Entre os dois bancos da frente existe um enorme suporte de magnésio, que amplia a rigidez estrutural e oferece apoio aos ocupantes durante sacolejos. O acabamento é bom, mas ainda assim tem piso e outras partes laváveis e oferece um ou outro toque rústico, a exemplo dos parafusos aparentes. Outro ponto retrô é o terceiro lugar central na dianteira no modelo curto. É uma solução para pessoas pequenas e percursos curtos que se tornou rara, mas era comum décadas atrás. Se você não for usar o assento, basta rebater o encosto e transformá-lo em um prático console.

Espaço não falta: o Defender leva de seis a sete ocupantes decentemente, especialmente na versão longa. As fileiras de assentos são convencionais, uma atrás da outra. Antigamente, o jipão comportava até quatro passageiros no porta-malas em bancos virados um para os outros, na longitudinal mesmo. Um toque saudosista que jamais atenderia a um crash test moderno. Tem ar-condicionado de três zonas, nada de calor subsaariano. Já se foi o tempo dos homens das cavernas…

Novo Land Rover consegue passar por uma boa profundidade (Foto: Divulgação)

O Defender curto continua a se chamar 90. O número indicava a distância entre-eixos do anterior em polegadas — pelo menos em teoria, pois 90 polegadas equivalem a 2,28 metros, mas o jipe tinha 2,36 m. O novo Defender 90 possui 2,58 m de entre-eixos, ou seja, o equivalente a 101 polegadas. Para compensar, o 110 acertava a conta no passado: o número em polegadas indicava os 2,79 m reais, o que não acontece agora, uma vez que o entre-eixos passou a 3 metros (118″). Que seja. Será que alguém gostaria de um Defender 101 ou 118?

A construção do Defender abandonou o parrudo conceito de cabine sobre chassi para adotar um monobloco com a maior rigidez torsional de qualquer Land Rover (três vezes superior à do antecessor). As suspensões a eixo rígido também deram lugar a um jogo independente, com duplos triângulos sobrepostos à frente e multilink atrás.
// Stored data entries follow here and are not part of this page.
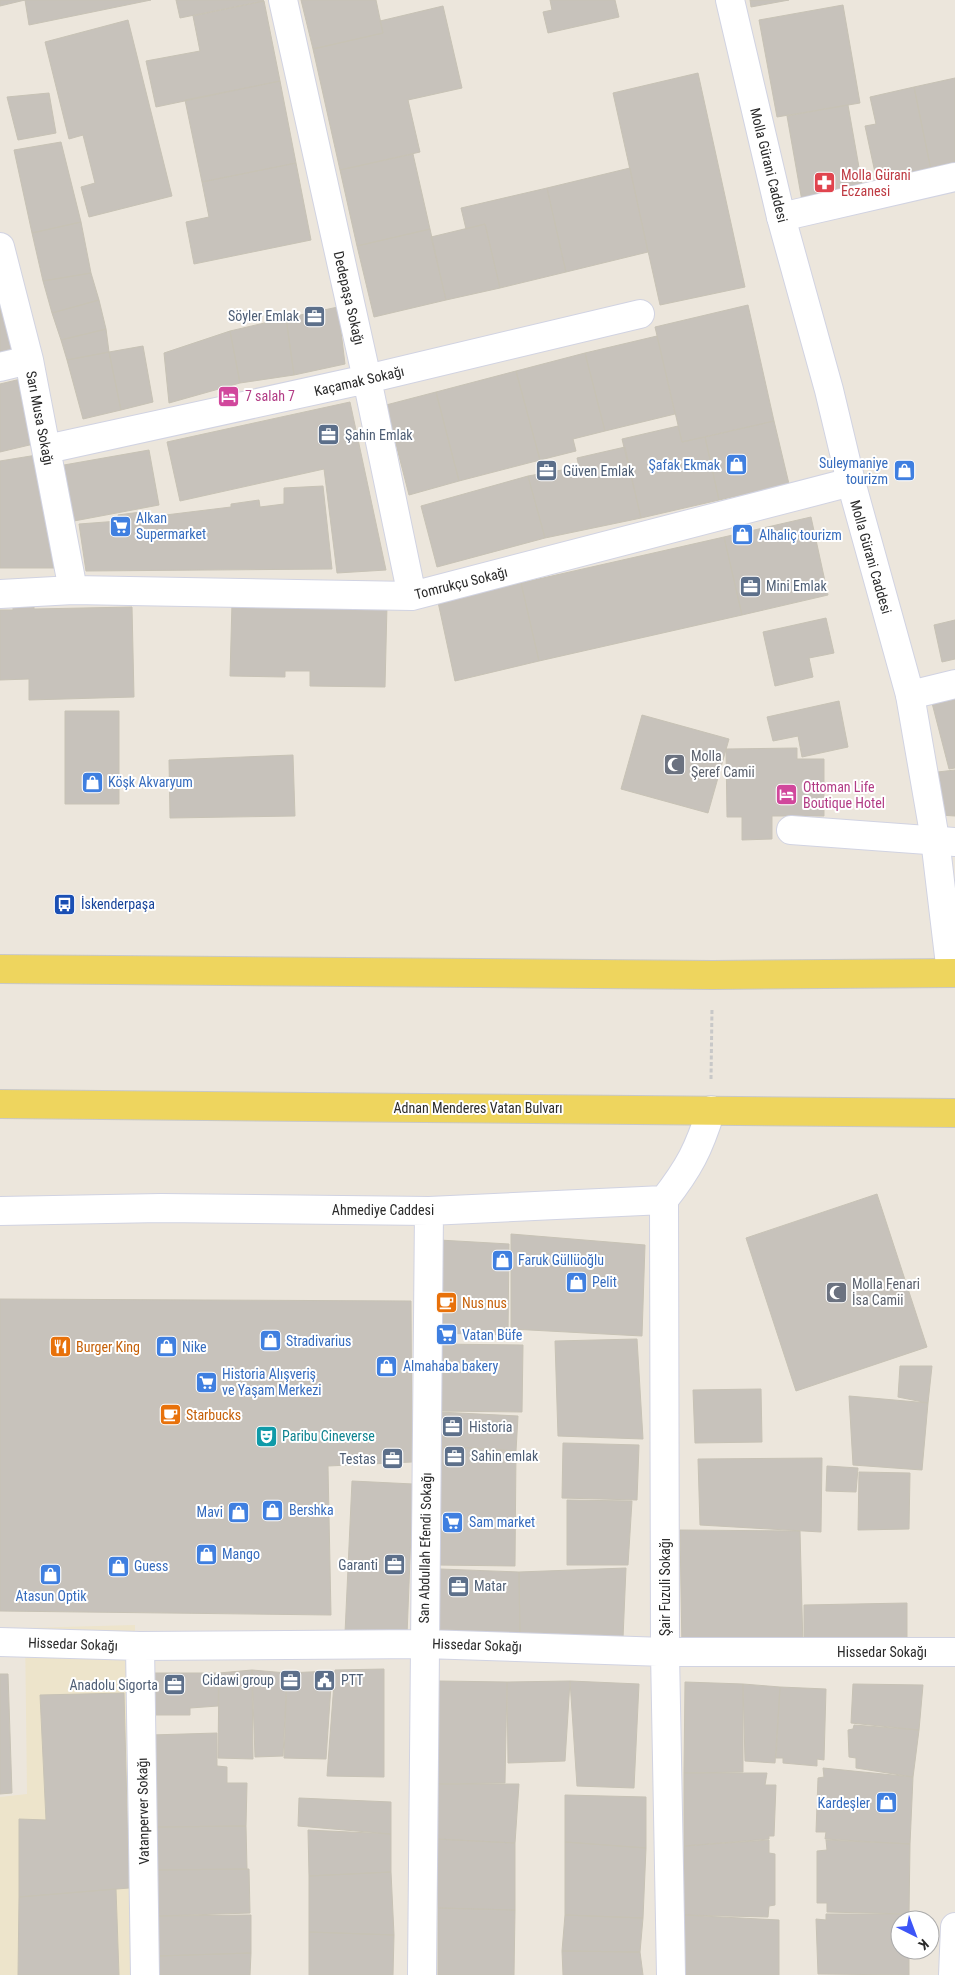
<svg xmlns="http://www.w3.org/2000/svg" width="955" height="1975" viewBox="0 0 955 1975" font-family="'Roboto Condensed',sans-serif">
<rect width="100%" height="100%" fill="#ece6dc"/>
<path fill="#ede4cb" d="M135,1625L134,1975H0V1797L27,1794L25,1628Z"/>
<path fill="#c7c2bb" stroke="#c7c2b5" d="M0,0H151L29,25L25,0L0,6Z
M176,0H263L264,1L180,18Z
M301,0H376L383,33L313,49Z
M550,0H615L619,17L548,33L543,12L552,10Z
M750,0H789L751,7Z
M264,1L280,81L156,107L146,61L200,51L193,16Z
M843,5L860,103L777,117L759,20Z
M443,6L462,88L408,100L420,152L340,170L313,49L383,33L380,21Z
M128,20L172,196L89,217L81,187L95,183L83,135L69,139L45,42Z
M698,73L745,287L660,305L613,93Z
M955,78V165L931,170L914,87Z
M280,81L296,163L202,182L185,100Z
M914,87L931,170L877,182L865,126L876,124L870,97Z
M49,93L56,133L18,140L7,97Z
M848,105L863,190L802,201L787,116Z
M61,142L81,222L32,233L14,150Z
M413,154L430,229L357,246L340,170Z
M296,163L311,240L194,264L186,222L209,217L202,182Z
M630,168L648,252L566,272L547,188Z
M547,188L566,272L500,288L485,224L466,229L461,208Z
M81,222L91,273L43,281L32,233Z
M485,224L500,288L446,300L431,237Z
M430,229L446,300L374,317L357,246Z
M91,273L99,300L52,313L43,281Z
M0,284L18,349L0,353Z
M99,300L106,329L61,340L52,313Z
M748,305L774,421L682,442L655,327Z
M338,307L345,364L294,375L286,318Z
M286,318L294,375L240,383L230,331Z
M106,329L109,352L67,360L61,340Z
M230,331L240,383L169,403L164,353Z
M657,336L675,414L605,431L585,353Z
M143,346L153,402L121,410L109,352Z
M109,352L121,410L83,419L67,360Z
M585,353L605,431L573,439L576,451L540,460L516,371Z
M516,371L540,460L459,481L436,392Z
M25,378L38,443L0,452V384Z
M436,392L459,481L409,495L386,405Z
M350,402L386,570L337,573L324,469L180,501L167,442Z
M774,421L789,484L719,500L705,437Z
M678,426L682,442L705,437L719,500L641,518L622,439Z
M625,447L641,518L545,538L528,476L579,467L577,458Z
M149,450L159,505L74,521L64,465Z
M37,455L60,568H0V461Z
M528,476L545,538L437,567L421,506Z
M323,486L332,569L86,571L79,524L119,521L118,515L148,511L149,517L231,507V504L259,500L260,507L284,504V488Z
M811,517L828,595L742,615L724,537Z
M724,537L742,615L539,661L521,583Z
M521,583L539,661L455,681L438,602Z
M34,603V609L132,607L134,697L29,700V679L0,680V610H13V604Z
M232,603L387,605L385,687L310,686V671H285V677L230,676Z
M826,618L834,653L809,658L813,677L775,686L763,632Z
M955,620V659L942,662L934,625Z
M955,697V768L949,769L932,703Z
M839,701L848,747L802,757L798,736L773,741L767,717Z
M65,711H119V804H65Z
M642,715L729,739L708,813L621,789Z
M797,748V759H824V816H772V839L742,840V817H727L726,749Z
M293,755L295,816L170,818L169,760Z
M955,770V816L939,815L929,773Z
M877,1194L927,1347L796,1391L746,1238Z
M511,1234L645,1245L642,1336L511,1329Z
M439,1240L509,1244L508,1335L434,1333Z
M0,1299L411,1301L412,1462L328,1466L331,1615L0,1611Z
M637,1339L643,1439L558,1436L555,1341Z
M436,1344L523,1345L522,1412L435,1411Z
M900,1366H932L928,1403L898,1397Z
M761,1389L762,1442L695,1443L693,1390Z
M849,1396L928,1403L922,1470L853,1465Z
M439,1412L518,1416L516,1451L440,1446Z
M563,1443L639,1445L637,1500L562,1498Z
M440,1446L516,1451L515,1566L437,1565Z
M822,1458L821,1532L700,1525L698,1459Z
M827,1466L858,1468L856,1492L826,1491Z
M859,1472L910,1473L909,1529L858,1530Z
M352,1481L413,1484L407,1635L345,1633Z
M567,1500L632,1501L628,1565H567Z
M680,1530L800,1531L803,1648L682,1650Z
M626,1568L623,1638H520L519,1572Z
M440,1569L519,1572L520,1638L438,1637Z
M907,1603V1638L804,1641V1605Z
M384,1669V1777L327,1776L335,1670Z
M252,1670L287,1673L283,1756L255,1757Z
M252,1670L253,1759L218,1758L219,1673Z
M332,1671L326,1759L284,1758L287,1673Z
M153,1673H219L218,1706L190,1708V1715H155Z
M0,1674H8L12,1793L0,1794Z
M439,1681L507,1682L505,1783L437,1784Z
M570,1681L639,1684L634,1788L577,1786Z
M570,1681L565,1761L508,1763L507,1682Z
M685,1682L743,1684V1772L684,1773Z
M743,1684L780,1687L775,1763L745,1761Z
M853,1684L923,1685L919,1730L851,1723Z
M780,1687L826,1689L824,1760L817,1759V1766L783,1763V1758H776Z
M124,1693L129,1888L19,1897V1819L46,1820L40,1695Z
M854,1725L919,1730L913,1777L856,1768V1758L849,1757L848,1730L853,1729Z
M217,1733V1766L227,1767V1783H247L246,1826L153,1827L151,1735Z
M823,1768L913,1777L910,1844L825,1839L826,1832H816L818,1778L824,1777Z
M684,1773H767L765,1785H776L774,1836H769V1839L684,1846Z
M437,1784H519L515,1843L436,1839Z
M565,1795L646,1797V1848L565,1842Z
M299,1798L391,1802V1834L298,1826Z
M246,1826L247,1869L154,1870L153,1827Z
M308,1830L391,1834V1872L309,1876Z
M436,1839L515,1843V1910L438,1908Z
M769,1840V1853L775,1854V1905L769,1906L768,1917L683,1915L684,1846Z
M826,1840L910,1844L909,1914L827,1912V1903H817V1851L827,1850Z
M565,1842L646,1848L643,1918L565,1915Z
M249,1869L250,1913L158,1916L154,1870Z
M391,1872L394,1935L309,1932V1876Z
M116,1889L119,1975H18L19,1897Z
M438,1908L515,1910L514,1975H438Z
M826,1914H909V1920H900V1950H909V1975L818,1974L816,1919L826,1920Z
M251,1915V1953L158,1956V1916Z
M565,1915L643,1918L640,1952L562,1951Z
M683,1915L779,1920V1975H685Z
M309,1932L394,1935L393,1975H309Z
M562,1951L640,1952L643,1975H563Z
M251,1953L250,1975H159L158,1956Z"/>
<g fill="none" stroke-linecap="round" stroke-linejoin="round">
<defs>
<path id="street" d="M283,0L367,379L412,596
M781,217L955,177
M0,247L29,360L73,590
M0,367L29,360
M47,449L367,379L640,314
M0,594L73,590L412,596L851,482
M910,695L955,684
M791,830L955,842
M664,1200L665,1652L671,1975
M0,1211L161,1208L429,1211L664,1200C689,1168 699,1149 711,1110
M0,1642L140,1646L424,1644L665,1652H955
M140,1646L145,1975
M422,1975L429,1211"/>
<path id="secondary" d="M730,0L781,217L829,390L851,482L910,695L935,839L951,973
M953,1975L955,1927"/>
<path id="primary" d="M0,969L713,975L955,973
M0,1104L955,1113"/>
</defs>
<use href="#street" stroke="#d1d3e2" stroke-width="30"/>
<use href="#secondary" stroke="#d1d3e2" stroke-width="30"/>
<use href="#primary" stroke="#c8c8c8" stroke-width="30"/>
<path stroke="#c8c8c8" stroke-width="3" stroke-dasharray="4 2.5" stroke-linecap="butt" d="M711,1079L712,1008"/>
<use href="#street" stroke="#fff" stroke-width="28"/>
<use href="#secondary" stroke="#fff" stroke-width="28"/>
<use href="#primary" stroke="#eed55e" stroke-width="28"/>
</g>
<defs>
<symbol id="pharmacy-square" viewBox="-11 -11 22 22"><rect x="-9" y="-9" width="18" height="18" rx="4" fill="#e0444e" stroke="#fff"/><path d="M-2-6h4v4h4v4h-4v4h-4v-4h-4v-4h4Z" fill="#fff"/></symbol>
<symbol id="office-square" viewBox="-11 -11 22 22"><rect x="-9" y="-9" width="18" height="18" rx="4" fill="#5c6f8a" stroke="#fff"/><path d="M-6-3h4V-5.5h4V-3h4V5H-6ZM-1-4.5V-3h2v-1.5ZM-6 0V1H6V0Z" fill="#fff"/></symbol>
<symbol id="hotel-square" viewBox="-11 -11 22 22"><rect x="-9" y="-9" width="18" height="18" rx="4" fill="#d1479c" stroke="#fff"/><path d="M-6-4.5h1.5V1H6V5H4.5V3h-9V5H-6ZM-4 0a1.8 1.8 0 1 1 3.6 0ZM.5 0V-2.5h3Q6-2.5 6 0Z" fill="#fff"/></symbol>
<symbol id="shop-square" viewBox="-11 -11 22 22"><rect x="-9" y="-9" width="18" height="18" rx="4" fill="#3f7fe0" stroke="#fff"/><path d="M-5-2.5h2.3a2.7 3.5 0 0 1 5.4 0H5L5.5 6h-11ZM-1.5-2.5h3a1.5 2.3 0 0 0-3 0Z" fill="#fff"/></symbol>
<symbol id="supermarket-square" viewBox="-11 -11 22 22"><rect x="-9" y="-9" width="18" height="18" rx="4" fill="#3f7fe0" stroke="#fff"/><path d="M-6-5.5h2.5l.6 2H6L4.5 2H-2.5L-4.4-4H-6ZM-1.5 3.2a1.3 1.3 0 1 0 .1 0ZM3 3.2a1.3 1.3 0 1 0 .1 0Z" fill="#fff"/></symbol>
<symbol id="mosque-square" viewBox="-11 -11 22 22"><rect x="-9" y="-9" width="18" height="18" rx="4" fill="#6b7280" stroke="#fff"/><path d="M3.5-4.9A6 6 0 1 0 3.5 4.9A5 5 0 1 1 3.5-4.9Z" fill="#fff"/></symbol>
<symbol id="bus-square" viewBox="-11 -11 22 22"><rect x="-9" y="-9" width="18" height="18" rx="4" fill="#1a4fb4" stroke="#fff"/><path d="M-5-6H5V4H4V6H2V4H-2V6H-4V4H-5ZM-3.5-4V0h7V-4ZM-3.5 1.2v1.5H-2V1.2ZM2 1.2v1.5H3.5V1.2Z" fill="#fff"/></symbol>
<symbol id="cafe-square" viewBox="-11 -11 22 22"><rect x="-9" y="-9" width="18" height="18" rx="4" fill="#e8710a" stroke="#fff"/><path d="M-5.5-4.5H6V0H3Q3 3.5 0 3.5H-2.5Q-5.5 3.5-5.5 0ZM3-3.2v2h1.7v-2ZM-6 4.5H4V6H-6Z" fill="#fff"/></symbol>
<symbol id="restaurant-square" viewBox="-11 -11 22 22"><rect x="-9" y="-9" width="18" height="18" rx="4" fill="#e8710a" stroke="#fff"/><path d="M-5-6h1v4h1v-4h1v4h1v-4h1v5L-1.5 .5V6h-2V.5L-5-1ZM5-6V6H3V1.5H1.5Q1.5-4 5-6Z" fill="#fff"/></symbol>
<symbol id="theatre-square" viewBox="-11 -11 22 22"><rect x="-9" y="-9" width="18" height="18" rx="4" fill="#0f9aa8" stroke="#fff"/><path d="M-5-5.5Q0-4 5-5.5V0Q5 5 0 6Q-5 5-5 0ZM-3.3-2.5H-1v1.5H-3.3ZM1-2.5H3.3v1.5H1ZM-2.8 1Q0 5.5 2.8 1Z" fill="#fff"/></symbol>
<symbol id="civic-square" viewBox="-11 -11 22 22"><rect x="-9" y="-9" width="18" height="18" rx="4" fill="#5c6f8a" stroke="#fff"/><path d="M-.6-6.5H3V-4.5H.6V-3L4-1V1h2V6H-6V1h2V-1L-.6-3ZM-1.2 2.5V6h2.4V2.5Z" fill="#fff"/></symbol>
</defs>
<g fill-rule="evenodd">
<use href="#pharmacy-square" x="812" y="170" width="25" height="25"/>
<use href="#office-square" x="302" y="304" width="25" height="25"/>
<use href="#hotel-square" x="216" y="384" width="25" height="25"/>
<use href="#office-square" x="316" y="422" width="25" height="25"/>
<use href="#shop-square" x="724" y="452" width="25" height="25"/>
<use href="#office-square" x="534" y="458" width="25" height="25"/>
<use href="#shop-square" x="892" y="458" width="25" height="25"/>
<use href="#supermarket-square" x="108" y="514" width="25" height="25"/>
<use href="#shop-square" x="730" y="522" width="25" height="25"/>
<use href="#office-square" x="738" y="574" width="25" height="25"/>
<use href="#mosque-square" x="662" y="752" width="25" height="25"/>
<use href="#shop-square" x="80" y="770" width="25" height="25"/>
<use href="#hotel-square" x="774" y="782" width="25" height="25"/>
<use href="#bus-square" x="52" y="892" width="25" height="25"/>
<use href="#shop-square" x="490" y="1248" width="25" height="25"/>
<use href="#shop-square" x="564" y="1270" width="25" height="25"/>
<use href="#mosque-square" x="824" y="1280" width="25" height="25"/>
<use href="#cafe-square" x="434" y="1290" width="25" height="25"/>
<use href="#supermarket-square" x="434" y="1322" width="25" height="25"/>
<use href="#shop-square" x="258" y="1328" width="25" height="25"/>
<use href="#restaurant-square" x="48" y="1334" width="25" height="25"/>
<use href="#shop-square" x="154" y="1334" width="25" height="25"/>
<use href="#shop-square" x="374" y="1354" width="25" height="25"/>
<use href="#supermarket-square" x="194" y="1370" width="25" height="25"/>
<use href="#cafe-square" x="158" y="1402" width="25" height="25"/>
<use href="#office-square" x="440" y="1414" width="25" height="25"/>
<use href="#theatre-square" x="254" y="1424" width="25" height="25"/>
<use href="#office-square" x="442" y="1444" width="25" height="25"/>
<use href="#office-square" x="380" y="1446" width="25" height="25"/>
<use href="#shop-square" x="260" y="1498" width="25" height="25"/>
<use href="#shop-square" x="226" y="1500" width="25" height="25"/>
<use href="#supermarket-square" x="440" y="1510" width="25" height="25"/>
<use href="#shop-square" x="194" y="1542" width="25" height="25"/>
<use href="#office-square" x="382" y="1552" width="25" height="25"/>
<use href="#shop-square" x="106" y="1554" width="25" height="25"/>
<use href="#shop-square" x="38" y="1562" width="25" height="25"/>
<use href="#office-square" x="446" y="1574" width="25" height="25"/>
<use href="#office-square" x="278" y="1668" width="25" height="25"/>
<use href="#civic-square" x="312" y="1668" width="25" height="25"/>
<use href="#office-square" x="162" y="1672" width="25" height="25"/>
<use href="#shop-square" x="874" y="1790" width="25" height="25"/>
</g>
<g text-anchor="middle" stroke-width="4" stroke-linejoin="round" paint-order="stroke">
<g font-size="14" fill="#2a2a2a" stroke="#fff">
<text transform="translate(769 165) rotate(76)" y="5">Molla Gürani Caddesi</text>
<text transform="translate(349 298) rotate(77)" y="5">Dedepaşa Sokağı</text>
<text transform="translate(359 381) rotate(-13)" y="5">Kaçamak Sokağı</text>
<text transform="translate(40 418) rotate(79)" y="5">Sarı Musa Sokağı</text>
<text transform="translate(871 557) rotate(74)" y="5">Molla Gürani Caddesi</text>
<text transform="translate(461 583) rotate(-14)" y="5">Tomrukçu Sokağı</text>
<text x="478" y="1113">Adnan Menderes Vatan Bulvarı</text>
<text x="383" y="1215">Ahmediye Caddesi</text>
<text transform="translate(425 1548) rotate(-89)" y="5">San Abdullah Efendi Sokağı</text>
<text transform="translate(665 1587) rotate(-90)" y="5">Şair Fuzuli Sokağı</text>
<text transform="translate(73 1644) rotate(2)" y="5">Hissedar Sokağı</text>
<text transform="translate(477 1645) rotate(2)" y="5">Hissedar Sokağı</text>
<text x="882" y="1657">Hissedar Sokağı</text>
<text transform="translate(143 1811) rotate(-91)" y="5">Vatanperver Sokağı</text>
</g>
<g font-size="14" fill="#be3a42" stroke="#fff" text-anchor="start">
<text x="841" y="180">Molla Gürani<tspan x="841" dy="16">Eczanesi</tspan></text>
</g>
<g font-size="14" fill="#4e5e75" stroke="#fff" text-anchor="start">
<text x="299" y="321" text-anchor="end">Söyler Emlak</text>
<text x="345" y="440">Şahin Emlak</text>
<text x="563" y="476">Güven Emlak</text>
<text x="766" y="591">Mini Emlak</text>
<text x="469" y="1432">Historia</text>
<text x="471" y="1461">Sahin emlak</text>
<text x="376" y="1464" text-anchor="end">Testas</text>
<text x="378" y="1570" text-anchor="end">Garanti</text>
<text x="474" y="1591">Matar</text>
<text x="274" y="1685" text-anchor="end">Cidawi group</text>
<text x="341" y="1685">PTT</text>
<text x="158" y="1690" text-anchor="end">Anadolu Sigorta</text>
</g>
<g font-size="14" fill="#b23c85" stroke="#fff" text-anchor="start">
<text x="245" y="401">7 salah 7</text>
<text x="803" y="792">Ottoman Life<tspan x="803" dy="16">Boutique Hotel</tspan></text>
</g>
<g font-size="14" fill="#366cbe" stroke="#fff" text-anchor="start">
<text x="888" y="468" text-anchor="end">Suleymaniye<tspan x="888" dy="16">tourizm</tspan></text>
<text x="720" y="470" text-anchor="end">Şafak Ekmak</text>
<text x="136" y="523">Alkan<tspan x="136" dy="16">Supermarket</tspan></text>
<text x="759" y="540">Alhaliç tourizm</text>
<text x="108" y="787">Köşk Akvaryum</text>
<text x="518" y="1265">Faruk Güllüoğlu</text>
<text x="592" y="1287">Pelit</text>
<text x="462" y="1340">Vatan Büfe</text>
<text x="286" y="1346">Stradivarius</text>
<text x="182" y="1352">Nike</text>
<text x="403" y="1371">Almahaba bakery</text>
<text x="222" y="1379">Historia Alışveriş<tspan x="222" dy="16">ve Yaşam Merkezi</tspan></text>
<text x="289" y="1515">Bershka</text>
<text x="223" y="1517" text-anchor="end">Mavi</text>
<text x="469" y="1527">Sam market</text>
<text x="222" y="1559">Mango</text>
<text x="134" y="1571">Guess</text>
<text x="51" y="1601" text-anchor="middle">Atasun Optik</text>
<text x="870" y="1808" text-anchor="end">Kardeşler</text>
</g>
<g font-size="14" fill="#5b616d" stroke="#fff" text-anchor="start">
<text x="691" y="761">Molla<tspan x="691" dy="16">Şeref Camii</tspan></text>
<text x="852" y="1289">Molla Fenari<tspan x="852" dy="16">İsa Camii</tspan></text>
</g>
<g font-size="14" fill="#164399" stroke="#fff" text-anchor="start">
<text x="81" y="909">İskenderpaşa</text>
</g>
<g font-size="14" fill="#c56008" stroke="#fff" text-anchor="start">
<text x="462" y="1308">Nus nus</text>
<text x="76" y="1352">Burger King</text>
<text x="186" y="1420">Starbucks</text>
</g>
<g font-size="14" fill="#0d838f" stroke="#fff" text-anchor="start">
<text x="282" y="1441">Paribu Cineverse</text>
</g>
</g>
<g transform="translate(915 1935) rotate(138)"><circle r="24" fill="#ffffff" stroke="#aaaaaa"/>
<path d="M0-4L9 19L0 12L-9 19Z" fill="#3d55f7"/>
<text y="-8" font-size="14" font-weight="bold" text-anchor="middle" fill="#2a2a2a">K</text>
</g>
</svg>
A plataforma parte do que conhecemos como D7 no Jaguar XE e acrescenta um “x”, de 4×4, recebendo o motor longitudinal e tração nas quatro rodas, claro.

Caixas porta-objetos são úteis e dão um toque aventureiro (Foto: Divulgação)

Da mesma maneira, o sistema de tração passou do analógico para o digital com o Terrain Response 2, sistema de gerenciamento eletrônico de tração com opções que tornam o veículo capaz de se adaptar a qualquer terreno. Em vez de bloquear o diferencial central manualmente, por meio de alavancas redutoras, basta entrar no menu da central multimídia. Os modos incluem normal (para brita), água, rocha, lamas/sulcos, grama/neve e areia. Não é o suficiente para transformar um motorista comum em um piloto de Dakar, mas é o bastante para não deixar nenhum aspirante a jipeiro pelo caminho.

Na areia, o sistema de tração e o câmbio automático ZF de oito marchas trabalham juntos para entregar força constante. Encontrou rochas? De série no Defender 110, a suspensão com molas a ar é capaz de aumentar a altura de rodagem em até 7,5 centímetros extras. Até na hora de parar o carro tem um truque eletrônico: as molas também baixam 5 cm em relação à posição normal, o que é perfeito para desembarcar pessoas e bagagem. Os ângulos fora de estrada são melhores que os do Jeep Wrangler, Toyota Land Cruiser e Mercedes-Benz Classe G. Falta apenas o Ford Bronco para compararmos.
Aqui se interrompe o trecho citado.